Distributors may eventually see the quote opportunities emerge from wherever the purchase is taking place, but for reps, if they don’t get the sales in their territory or spend an inordinate amount of time chasing down information, they lose. If distributors can work with reps to supply information that results in reps getting their deserved credit, they emerge as more advantageous partners.

A quality program starts by addressing the sales process from inception to production. The market today is demanding more specialization and specialization costs money. A comprehensive splits program allows for more specialization within the sales team, working backroom engineering while addressing the customer’s point of purchase. Plans should be commensurate with the contributions of each member with design efforts receiving the majority of the reward, but plans should also recognize the service levels required for fulfillment.

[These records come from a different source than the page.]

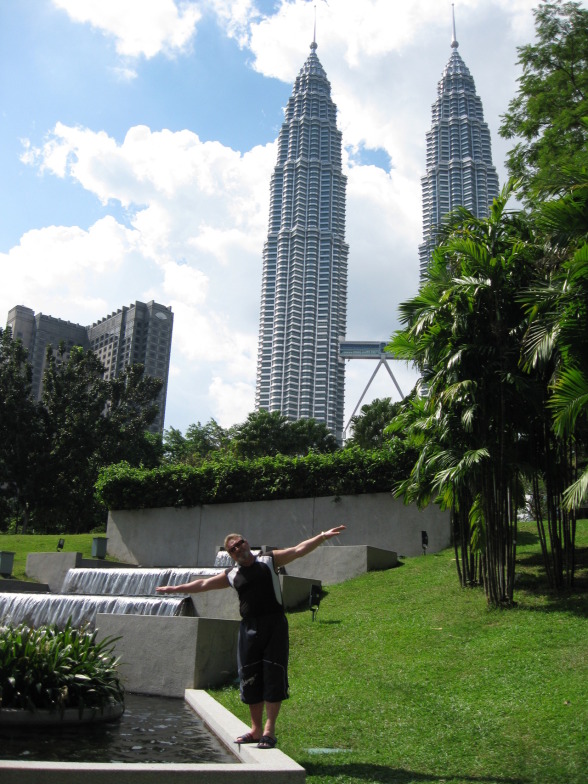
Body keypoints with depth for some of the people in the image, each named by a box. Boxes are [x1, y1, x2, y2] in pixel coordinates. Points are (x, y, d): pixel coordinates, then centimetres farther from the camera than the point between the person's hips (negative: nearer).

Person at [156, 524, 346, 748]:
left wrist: (323, 536, -11)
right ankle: (256, 729, 16)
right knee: (250, 679, 4)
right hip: (249, 627, 3)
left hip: (274, 624, -3)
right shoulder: (231, 575, 14)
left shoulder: (269, 560, 7)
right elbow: (204, 583, 19)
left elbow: (299, 550, 1)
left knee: (273, 677, -6)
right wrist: (175, 588, 18)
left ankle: (269, 730, -1)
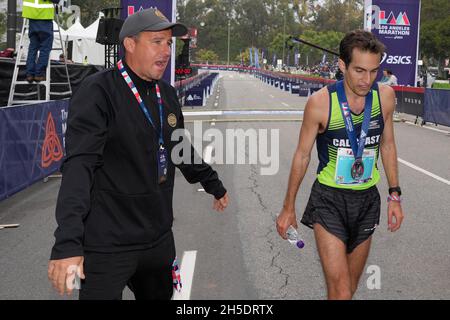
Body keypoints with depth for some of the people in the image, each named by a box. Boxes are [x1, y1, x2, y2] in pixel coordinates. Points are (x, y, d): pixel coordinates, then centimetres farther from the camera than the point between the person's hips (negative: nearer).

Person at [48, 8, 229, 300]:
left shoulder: (168, 95, 8)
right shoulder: (99, 92, -14)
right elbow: (79, 165, -24)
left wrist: (215, 186, 34)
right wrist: (67, 243, -34)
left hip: (159, 238, 7)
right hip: (108, 245, -7)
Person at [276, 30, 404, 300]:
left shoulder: (385, 96, -5)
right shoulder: (321, 102, -16)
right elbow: (302, 155, -3)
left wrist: (395, 195, 9)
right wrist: (288, 208, 3)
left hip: (367, 199, 4)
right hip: (329, 200, -4)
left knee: (351, 287, 16)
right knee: (340, 291, -13)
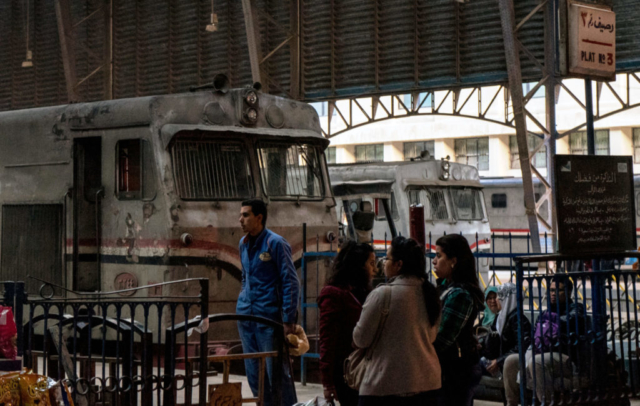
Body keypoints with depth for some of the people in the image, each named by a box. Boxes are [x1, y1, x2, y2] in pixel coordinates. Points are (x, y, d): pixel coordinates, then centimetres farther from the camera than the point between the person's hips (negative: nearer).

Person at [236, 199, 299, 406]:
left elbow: (291, 282, -12)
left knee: (277, 371, -4)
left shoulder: (275, 243, -10)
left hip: (269, 317, -7)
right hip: (246, 317, 7)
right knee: (253, 373, 11)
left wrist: (289, 319, -16)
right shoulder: (243, 243, 11)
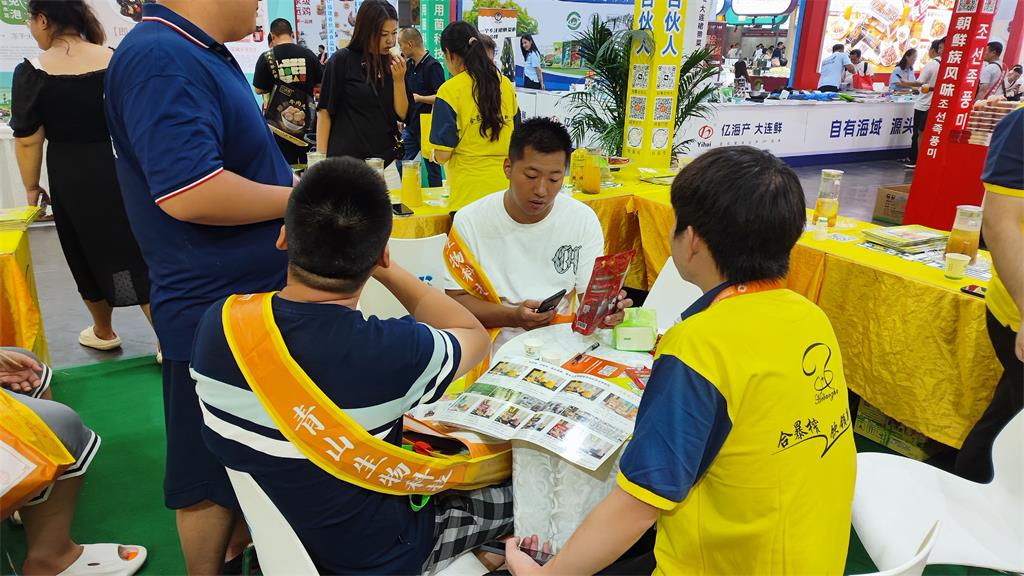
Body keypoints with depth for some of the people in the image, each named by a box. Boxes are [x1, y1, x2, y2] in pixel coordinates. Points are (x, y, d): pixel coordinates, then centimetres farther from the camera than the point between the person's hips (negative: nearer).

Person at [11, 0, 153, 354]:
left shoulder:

Detailed reporting becomes the next pillar of an effective program. The process must allow for early communication, from the team working the design end to the team that will eventually service the business. This is critical in creating customer engagement and future supply chain programs.

The ability to track and reward this design effort without burdening the salesperson with over-documentation allows for more selling time and, therefore, more engaged salespeople. As a distributor, the demand creation aspect of the business often times is a team effort with manufacturers’ representative partners. Manufacturers’ representatives value distributors who cover OEMs where design work is done. The ability of a distributor to provide detailed reporting to a manufacturers’ rep ensures that partners can track business they’ve participated in creating as POS reporting generally lags real time shipments to the customer.

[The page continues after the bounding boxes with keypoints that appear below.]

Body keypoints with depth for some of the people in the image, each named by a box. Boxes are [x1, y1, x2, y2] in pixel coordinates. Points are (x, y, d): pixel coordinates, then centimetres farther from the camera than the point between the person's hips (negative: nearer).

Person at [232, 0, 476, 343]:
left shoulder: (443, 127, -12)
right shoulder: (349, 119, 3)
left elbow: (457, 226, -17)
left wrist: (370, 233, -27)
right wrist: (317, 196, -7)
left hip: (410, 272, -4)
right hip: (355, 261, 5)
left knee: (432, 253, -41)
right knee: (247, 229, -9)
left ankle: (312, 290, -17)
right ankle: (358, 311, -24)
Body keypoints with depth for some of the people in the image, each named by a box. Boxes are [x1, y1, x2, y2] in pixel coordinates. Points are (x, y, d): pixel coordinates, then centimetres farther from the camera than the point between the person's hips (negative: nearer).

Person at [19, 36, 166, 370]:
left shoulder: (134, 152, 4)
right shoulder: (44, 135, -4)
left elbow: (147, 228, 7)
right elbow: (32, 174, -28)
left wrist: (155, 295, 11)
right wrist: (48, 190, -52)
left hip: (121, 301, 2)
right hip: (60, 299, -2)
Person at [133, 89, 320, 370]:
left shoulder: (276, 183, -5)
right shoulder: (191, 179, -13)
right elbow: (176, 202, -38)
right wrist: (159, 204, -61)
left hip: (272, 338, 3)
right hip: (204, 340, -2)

A robust CRM is a critical tool in a split commission program, offering functionality to follow and communicate the work throughout the design process and track book to win business. This is especially so given that organizations may have multiple sales representation involved in a program. With field and inside sales representatives, sales specialists and manufacturers’ representatives all potentially involved in the design to fulfillment process, a distributor’s CRM needs to provide detailed reporting and the necessary tracking to properly compensate all contributors to the win. All of these people involved in the design must be part of the communication flow, and all must be in position to update the opportunity as it develops. To facilitate this, the distributor CRM must contain a base of data of assigned personnel, including the rep in the territory, and the specific folks, both at the rep and distributor, assigned to the OEM and CEM. Also included must be any specialized sales team such as sales engineering or field application engineering, the inside sales team and the managers of all those assigned. When this is done properly and the data are maintained, information flows easily and is inclusive to all the key parties. It also sets up the next evolution, where ideally this information can be provided on distributors POS reports to suppliers.

The sales process can be complex. Take the time to connect the selling strategy dots to engage and reward the sales team. It will definitely pay off in the end.